In the Church, sloth is one of the seven deadly sins. We are called to be pilgrims on the move and soldiers in the battle. We keep trying and we keep falling. Our Father wants us to make forward progress and to come back to Him again and again for forgiveness so that we are healed, encouraged, and strengthened to try again.
"Giving up is the only sure way to fail" Gena Showalter
God never gives up on us. He asks us not to give up on Him. We don't know when Our Master is coming back again, but He promises He is coming back. We are asked to have faith and trust in His promises. He has entrusted this world and all different kinds of resources to us. He is a good, good Father who only gives each of us the best. He gives us what we need and what we truly desire.
As a single young adult, I have tried to encourage others by reminding them that we are exactly where God wants us to be right now with exactly the resources He has called us to use to bring Him glory. Often, we get so distracted coveting others' life circumstances, gifts, talents, or resources. No matter where we find ourselves today, let us trust Him. Let us believe that God knows what He's doing whether He is giving us 5, 3, or only 1 talent. Today, I was reminded that, "God's not asking me to do everything perfectly, but faithfully."
This parable is placed in Matthew 25 one chapter before the Passion of Our Lord in Matthew 26. Let us remember the ultimate trust fund that Christ left for us on the Cross. Death can be scary. Life can seem burdensome. Days can seem overwhelming. Christ asks us to keep our eyes on Him and remember that He died so that we can live life abundantly as we work each day with a generous, loving heart and steadfast spirit. He didn't bury His heart but rather gave it away. He allowed His Sacred Heart to be pierced so we can enter into His joy and live with Him for eternity.
In my C.S. Lewis Bible, this passage was highlighted as the reflection to the Parable of the Talents:
“To love at all is to be vulnerable. Love anything and your heart will be wrung and possibly broken. If you want to make sure of keeping it intact you must give it to no one, not even an animal. Wrap it carefully round with hobbies and little luxuries; avoid all entanglements. Lock it up safe in the casket or coffin of your selfishness. But in that casket, safe, dark, motionless, airless, it will change. It will not be broken; it will become unbreakable, impenetrable, irredeemable. To love is to be vulnerable.” ― C.S. Lewis, The Four Loves
Though it sometimes seems safer to bury our talents, Jesus uses this parable to teach us that it's not good. Though we should have a reverent fear of the Lord, there is no reason to be frozen in fear. In describing the Christ character of Aslan in The Lion, the Witch, and the Wardrobe, C.S. Lewis says, "Safe? Who said anything about safe? 'Course he's not safe, but he's good. He's the King."

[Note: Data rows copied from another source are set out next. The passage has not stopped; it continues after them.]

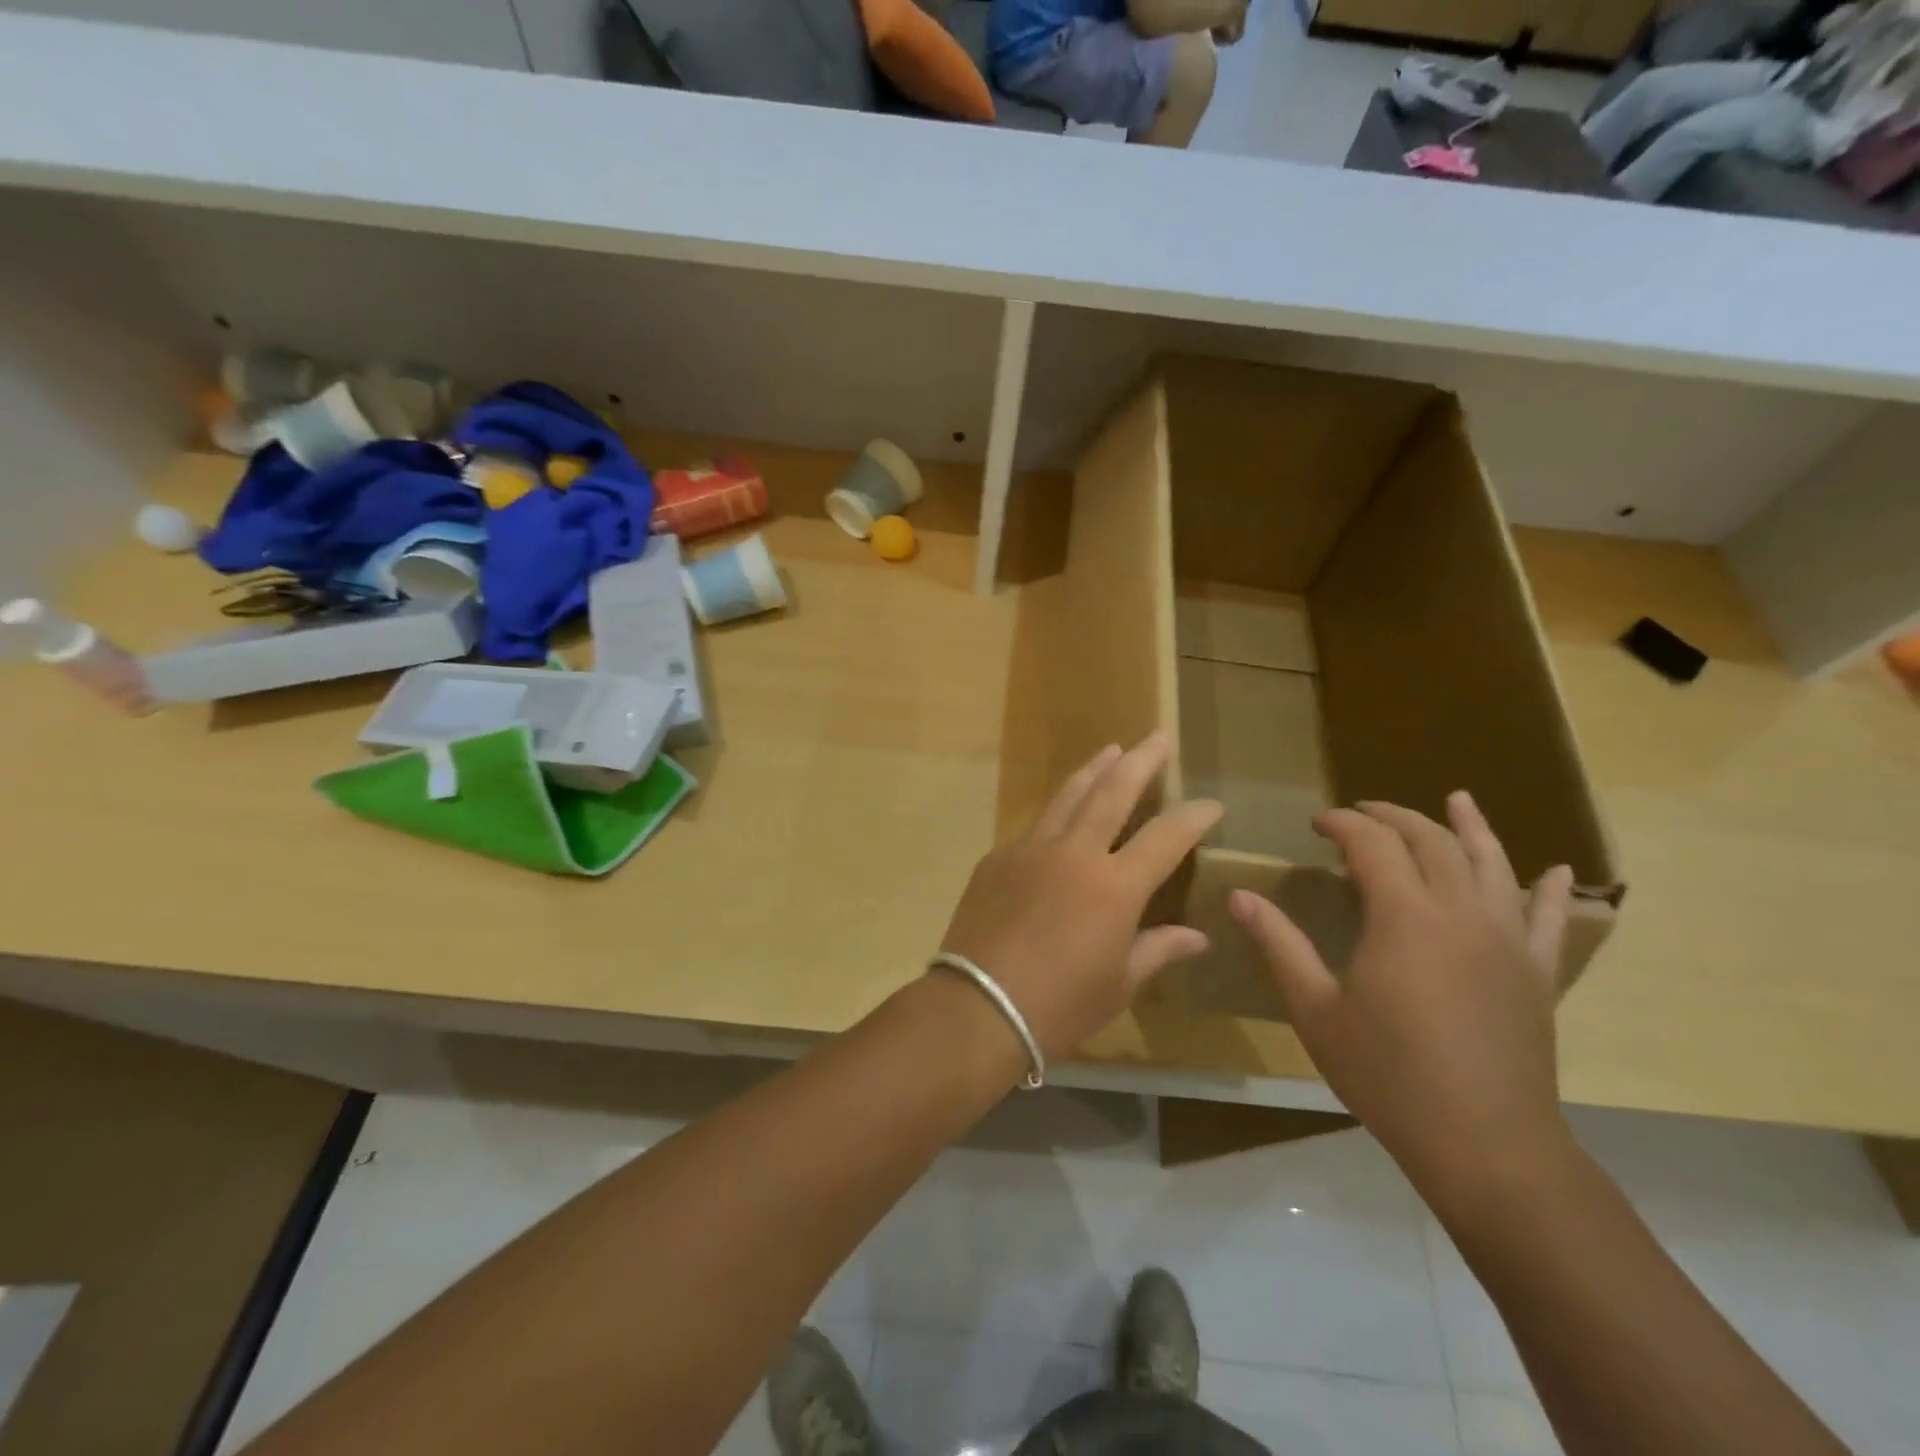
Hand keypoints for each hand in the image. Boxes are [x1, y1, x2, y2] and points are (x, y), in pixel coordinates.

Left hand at [938, 733, 1221, 1058]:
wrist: (977, 1007)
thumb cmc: (1059, 1005)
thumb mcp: (1119, 984)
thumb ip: (1158, 950)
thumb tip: (1197, 937)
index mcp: (1114, 886)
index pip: (1166, 837)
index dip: (1193, 817)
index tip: (1211, 804)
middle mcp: (1074, 853)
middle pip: (1113, 791)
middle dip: (1140, 761)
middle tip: (1158, 737)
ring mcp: (1030, 849)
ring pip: (1068, 795)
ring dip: (1093, 769)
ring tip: (1111, 750)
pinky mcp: (997, 857)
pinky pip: (1036, 824)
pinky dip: (1058, 811)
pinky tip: (1063, 813)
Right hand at [1230, 793, 1574, 1200]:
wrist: (1485, 1144)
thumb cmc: (1388, 1075)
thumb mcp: (1315, 1009)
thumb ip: (1278, 945)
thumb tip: (1240, 896)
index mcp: (1404, 917)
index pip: (1372, 844)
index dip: (1343, 824)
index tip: (1317, 824)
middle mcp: (1460, 913)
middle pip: (1431, 841)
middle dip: (1392, 817)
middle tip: (1360, 813)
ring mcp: (1506, 940)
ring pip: (1491, 863)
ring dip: (1470, 827)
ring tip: (1457, 799)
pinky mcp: (1535, 972)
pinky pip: (1547, 918)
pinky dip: (1549, 889)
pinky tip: (1554, 869)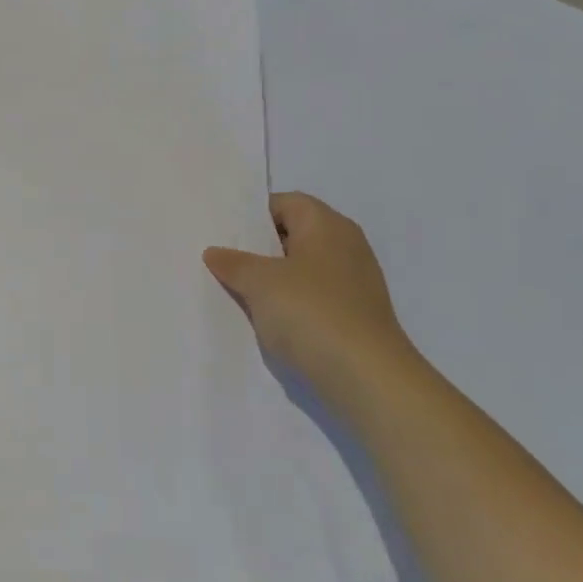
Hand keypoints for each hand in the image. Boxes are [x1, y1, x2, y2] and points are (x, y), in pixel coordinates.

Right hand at [205, 192, 425, 408]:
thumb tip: (215, 252)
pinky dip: (289, 304)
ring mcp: (353, 283)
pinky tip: (266, 319)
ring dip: (272, 279)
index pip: (285, 203)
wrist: (367, 379)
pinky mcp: (354, 316)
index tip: (223, 232)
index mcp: (328, 225)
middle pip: (293, 235)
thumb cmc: (312, 312)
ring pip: (301, 269)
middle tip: (221, 259)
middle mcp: (346, 247)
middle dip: (258, 248)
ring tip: (236, 290)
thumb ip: (234, 263)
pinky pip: (312, 298)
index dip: (252, 215)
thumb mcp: (260, 282)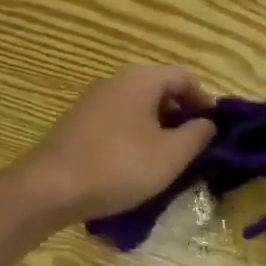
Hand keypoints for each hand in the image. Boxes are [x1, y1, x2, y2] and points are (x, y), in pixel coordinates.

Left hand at [16, 66, 217, 223]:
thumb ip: (197, 135)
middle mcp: (115, 81)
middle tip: (194, 150)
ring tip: (167, 162)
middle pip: (160, 90)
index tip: (215, 133)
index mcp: (141, 79)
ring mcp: (93, 101)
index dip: (206, 102)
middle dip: (181, 118)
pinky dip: (134, 137)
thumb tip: (208, 123)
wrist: (50, 187)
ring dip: (158, 130)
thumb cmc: (119, 166)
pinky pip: (118, 122)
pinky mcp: (78, 123)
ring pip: (138, 108)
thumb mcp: (170, 155)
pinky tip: (134, 166)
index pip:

As we prepare for the feast of Christ the King next Sunday, let us reflect on what God has entrusted to us and the wonder and awe of being trusted by the King of Kings! God trusts us! He gives us so many opportunities to display our trust for Him each day.
Imagine Jesus looking you in the eyes and handing you a number of talents:
He smiles and says,
" I'm entrusting you with these talents to take good care of until I return.
Do you trust me and my plan for you?"
What do you say in response? Do you believe yourself to be trustworthy? Do you trust Him?